The breach is believed to have been initiated through a phishing campaign targeting publishers of browser extensions on the Chrome Web Store
A significant hacking campaign has compromised several Google Chrome browser extensions, exposing user data and potentially allowing attackers to steal credentials and bypass two-factor authentication (2FA). Cyberhaven, a cybersecurity firm, was among the first to confirm that its extension fell victim to the breach on December 24.
According to Howard Ting, CEO of Cyberhaven, the attackers gained access through a malicious application named “Privacy Policy Extension.” In a blog post, Ting explained, “The attacker gained requisite permissions via the malicious application and uploaded a compromised Chrome extension to the Chrome Web Store. After the customary Chrome Web Store security review process, the malicious extension was approved for publication.”
How Attack Unfolded
The breach is believed to have been initiated through a phishing campaign targeting publishers of browser extensions on the Chrome Web Store. Hackers impersonated Google Chrome Web Store Developer Support in emails to victims, falsely claiming that their extensions violated Google’s Developer Program Policies.

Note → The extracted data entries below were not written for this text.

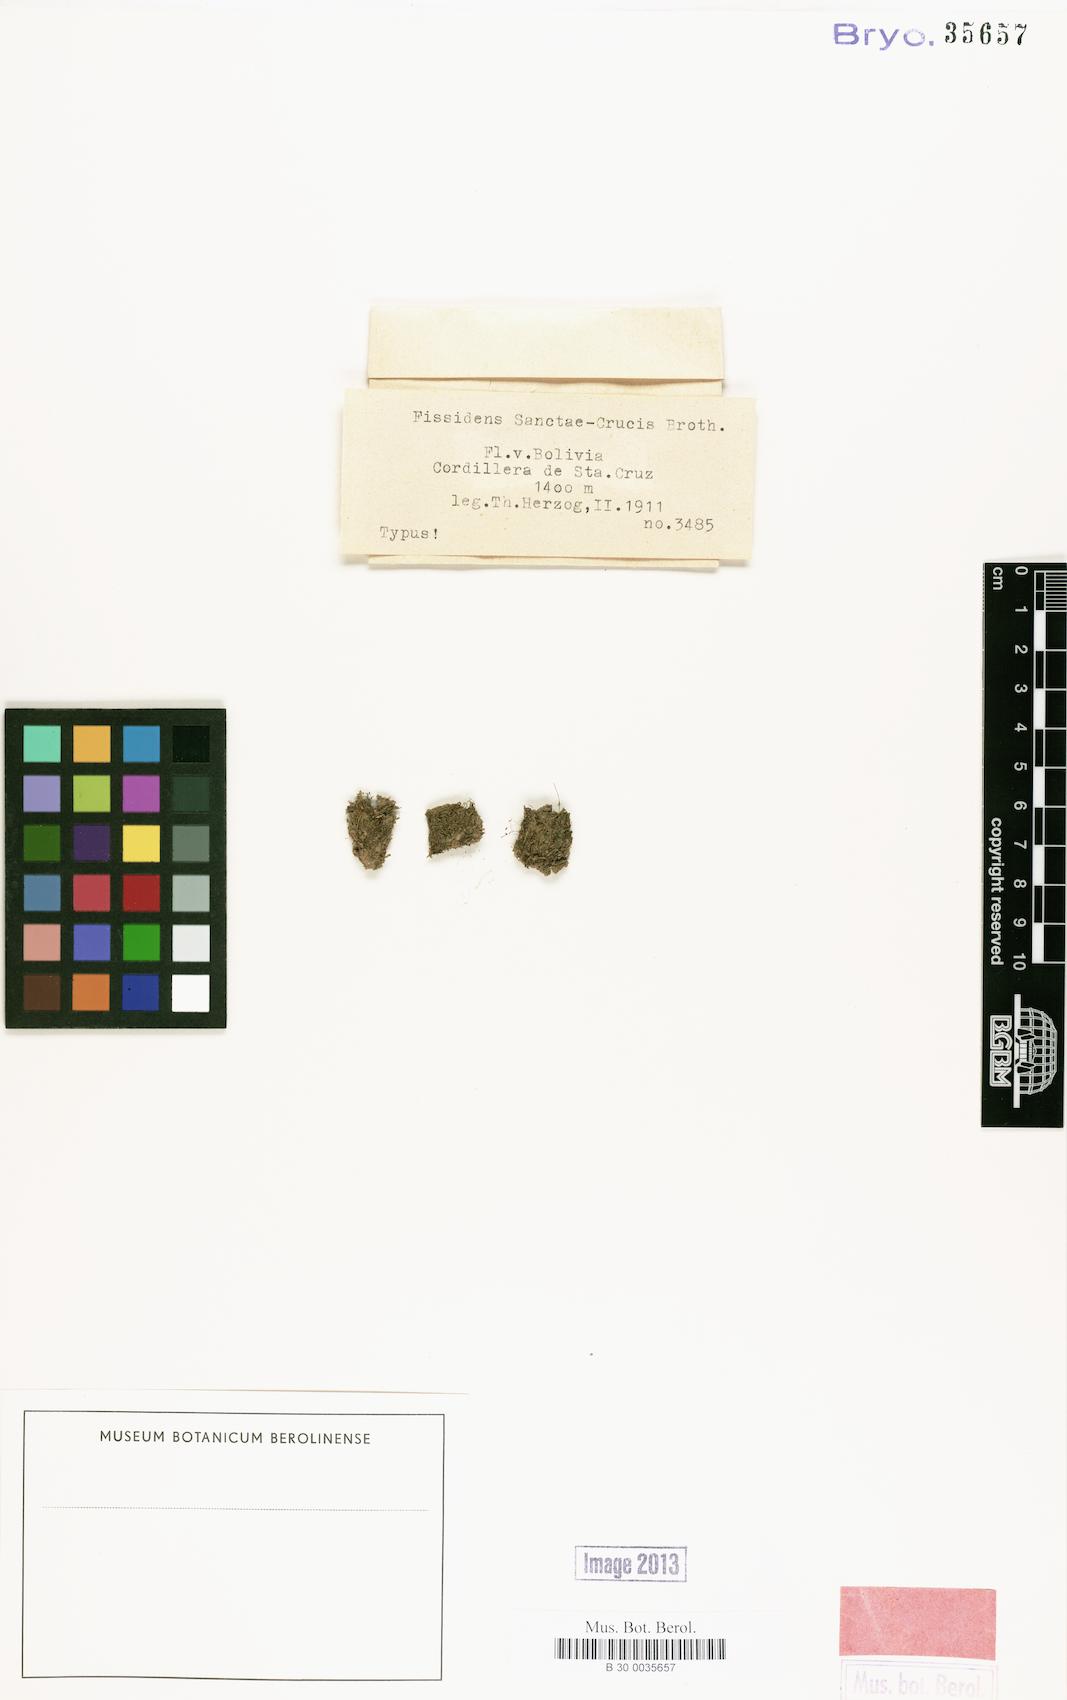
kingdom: Plantae
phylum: Bryophyta
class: Bryopsida
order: Dicranales
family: Fissidentaceae
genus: Fissidens
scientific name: Fissidens crispus
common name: Herzog's pocket-moss
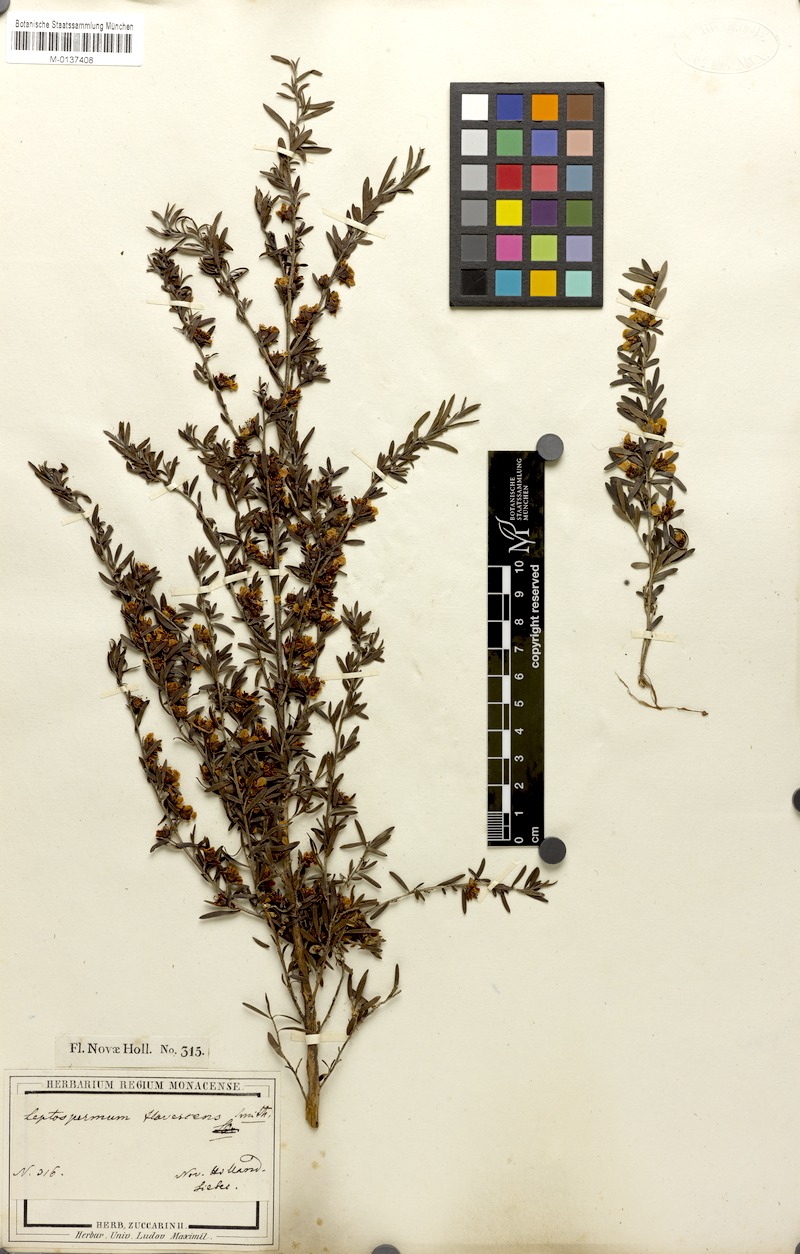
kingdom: Plantae
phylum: Tracheophyta
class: Magnoliopsida
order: Myrtales
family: Myrtaceae
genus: Leptospermum
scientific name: Leptospermum polygalifolium
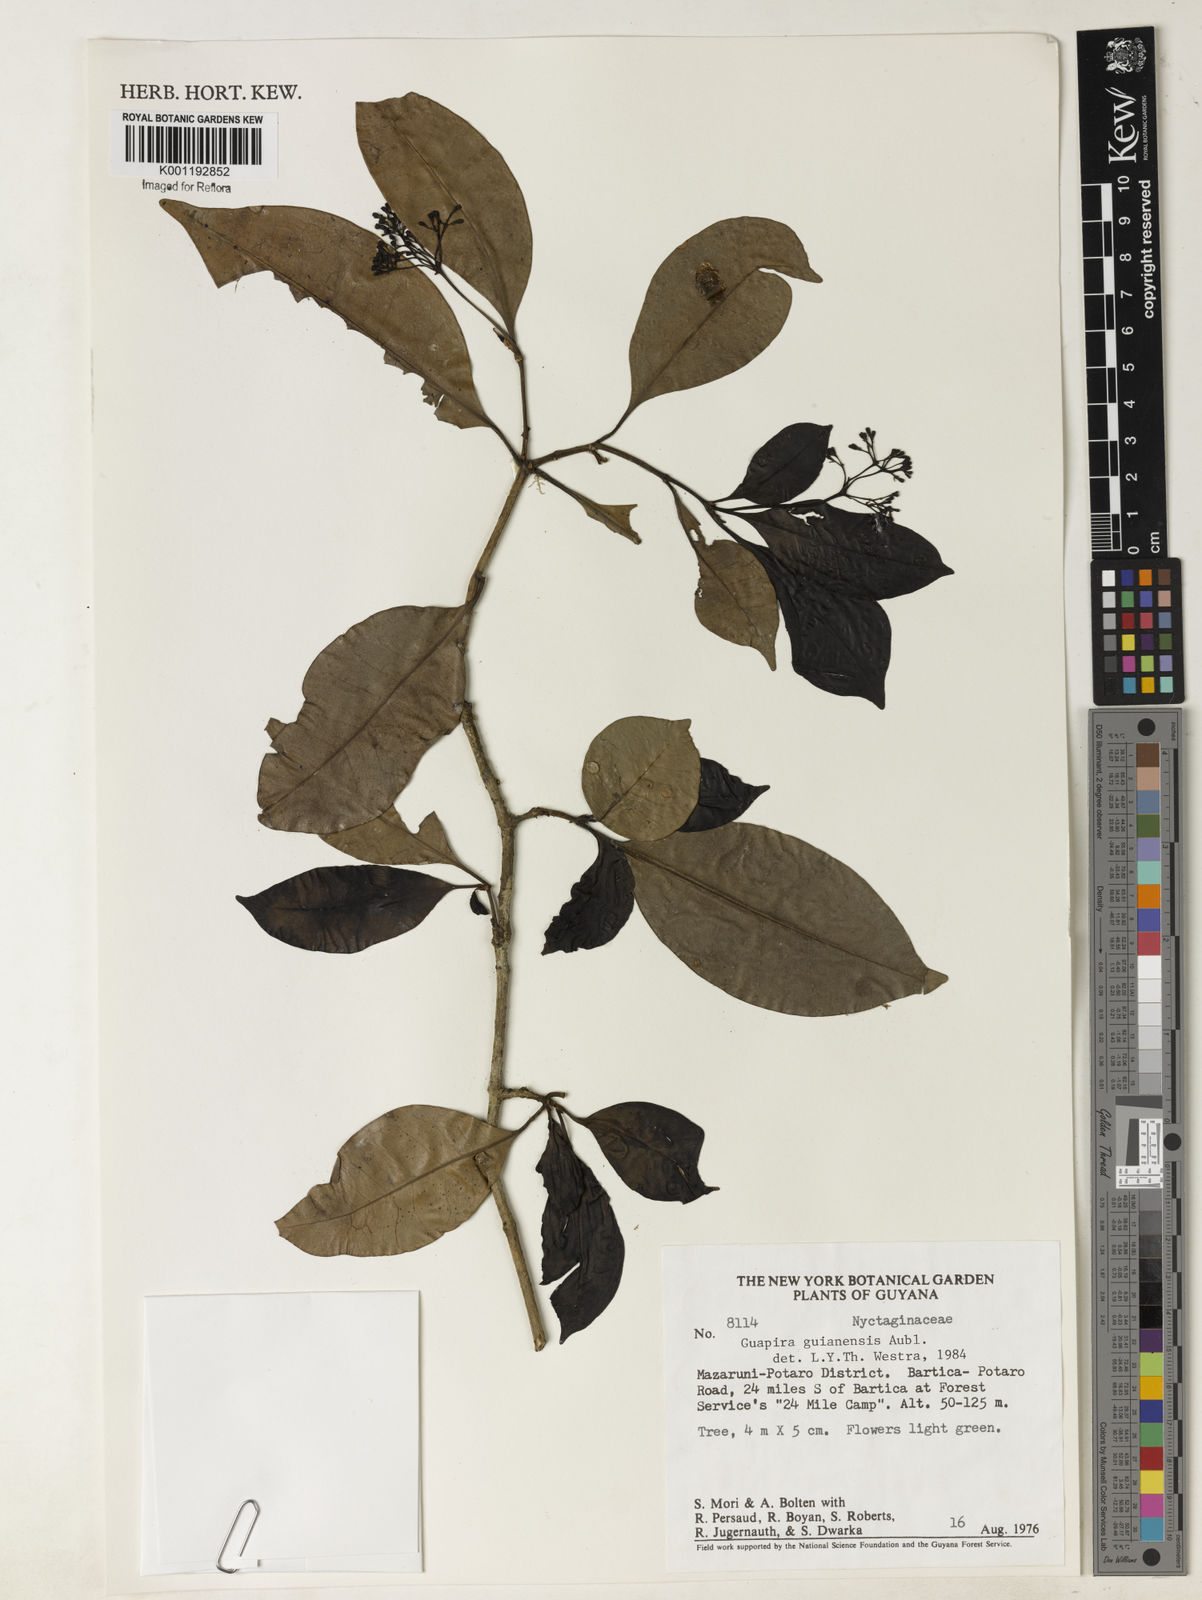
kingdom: Plantae
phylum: Tracheophyta
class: Magnoliopsida
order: Caryophyllales
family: Nyctaginaceae
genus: Guapira
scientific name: Guapira guianensis
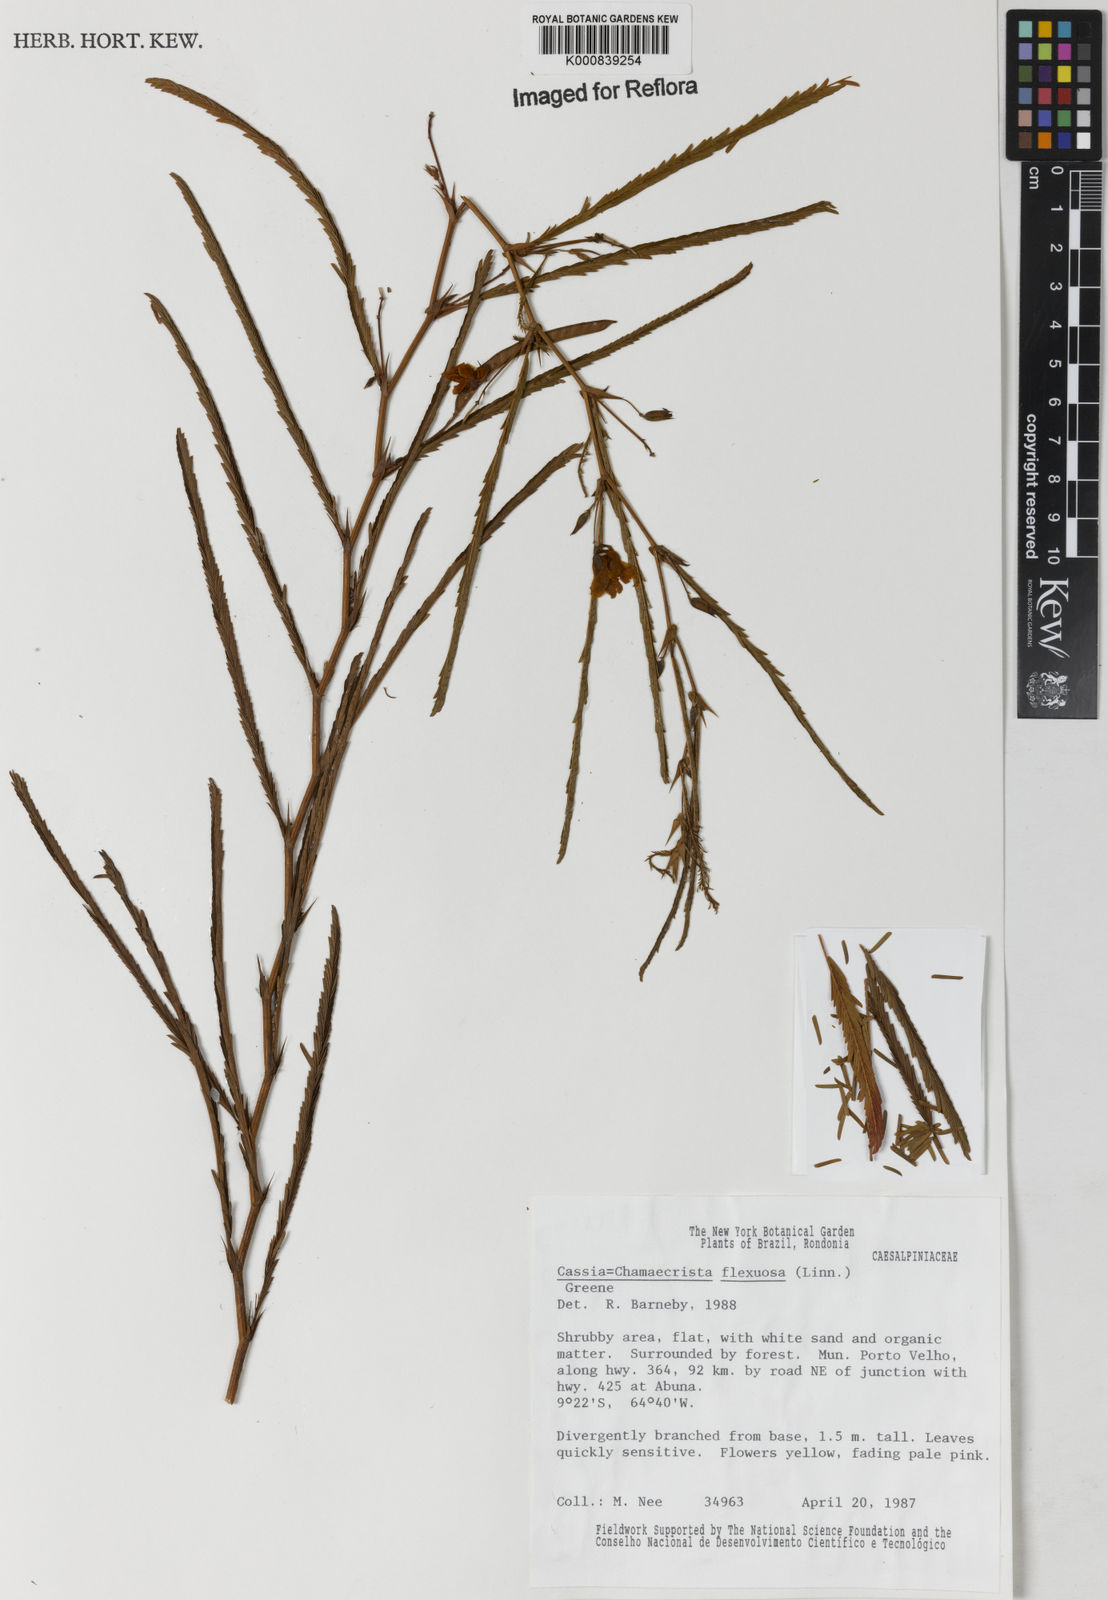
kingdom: Plantae
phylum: Tracheophyta
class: Magnoliopsida
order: Fabales
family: Fabaceae
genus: Chamaecrista
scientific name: Chamaecrista flexuosa
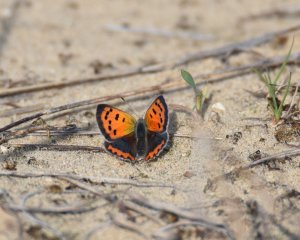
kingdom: Animalia
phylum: Arthropoda
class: Insecta
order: Lepidoptera
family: Lycaenidae
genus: Lycaena
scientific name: Lycaena phlaeas
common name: American Copper
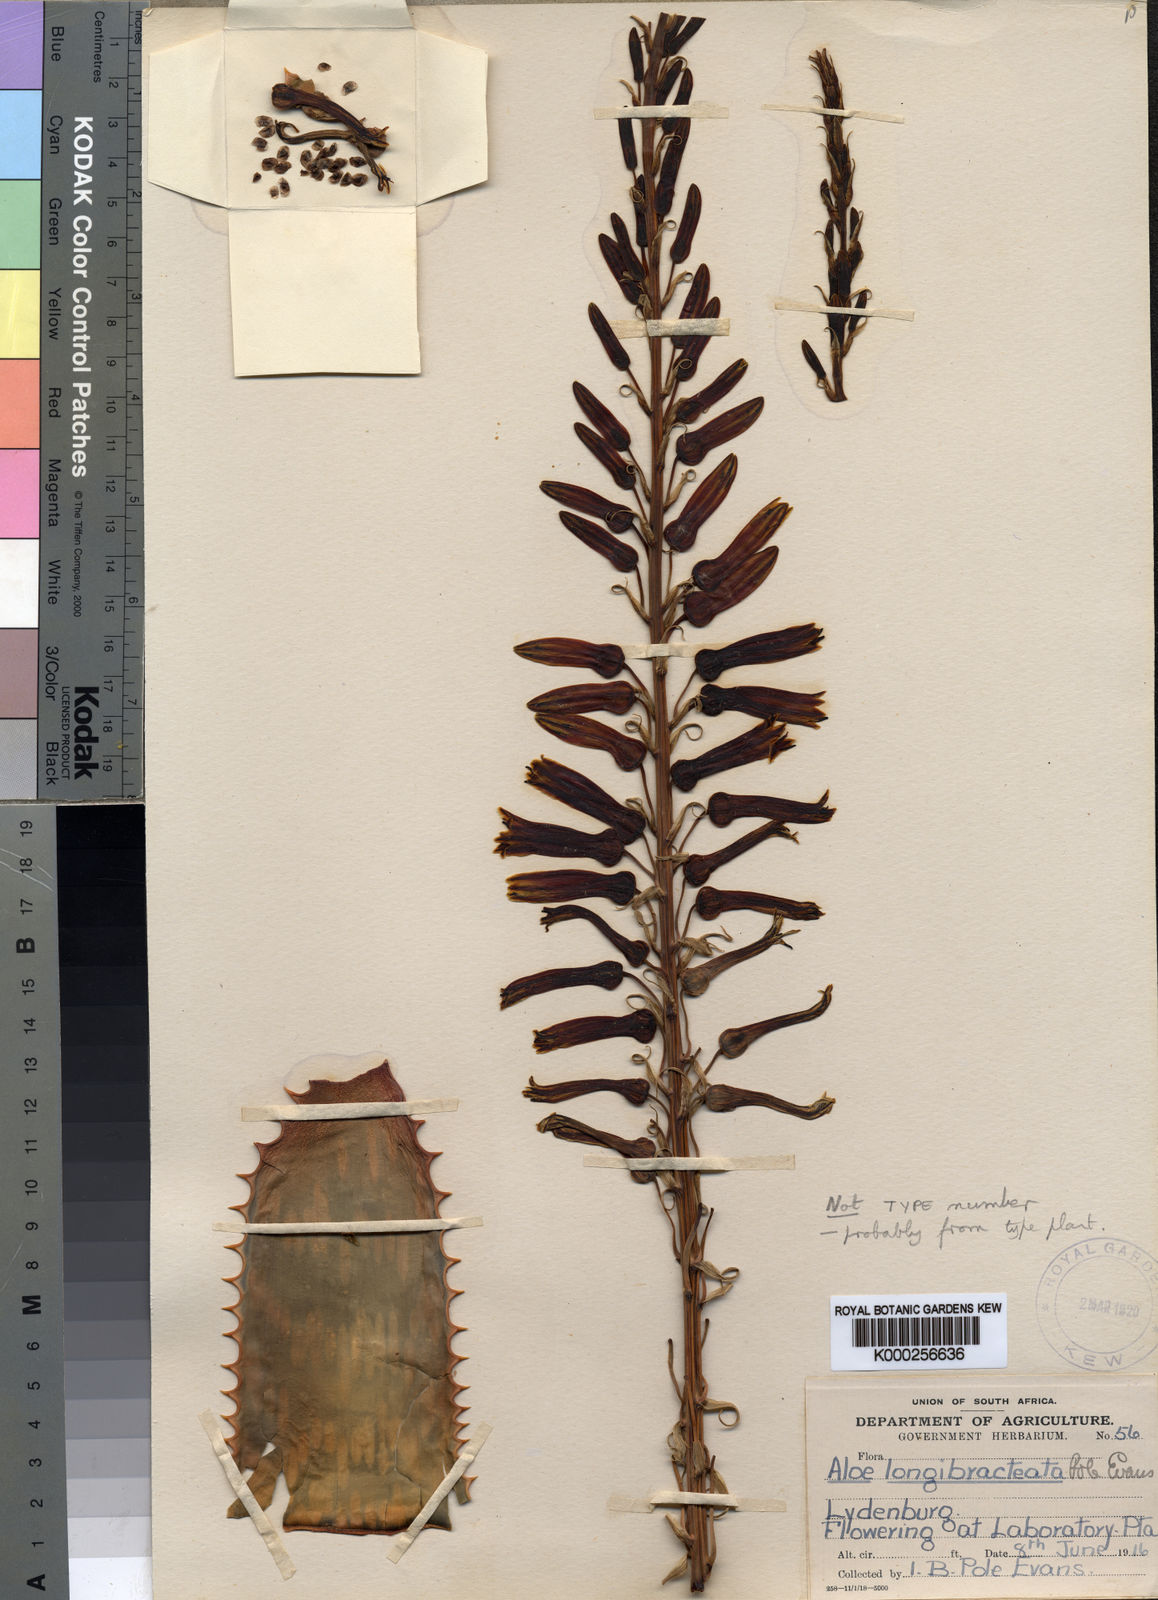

The phishing email instructed recipients to click a link to accept updated policies, redirecting them instead to a page granting permissions to the malicious OAuth application, “Privacy Policy Extension.” Once permissions were granted, the attackers were able to upload compromised extensions to the Chrome Web Store.
Broader Implications
This breach highlights the vulnerabilities within widely used platforms like the Chrome Web Store, particularly in the review and approval processes for extensions. Cyberhaven’s compromised extension raises concerns about user data security, as malicious extensions can exfiltrate sensitive information, including passwords, potentially bypassing robust security measures such as 2FA.
Industry Response
The attack underscores the critical need for heightened vigilance among developers and users alike. Experts recommend that users verify the legitimacy of extensions and be cautious when responding to emails claiming to be from official platforms. Organisations are urged to adopt stricter protocols for app permissions and implement multi-layered security measures to mitigate such risks.
Google has yet to release an official statement regarding the incident, while cybersecurity professionals continue to investigate the extent of the breach and its potential impact on affected users.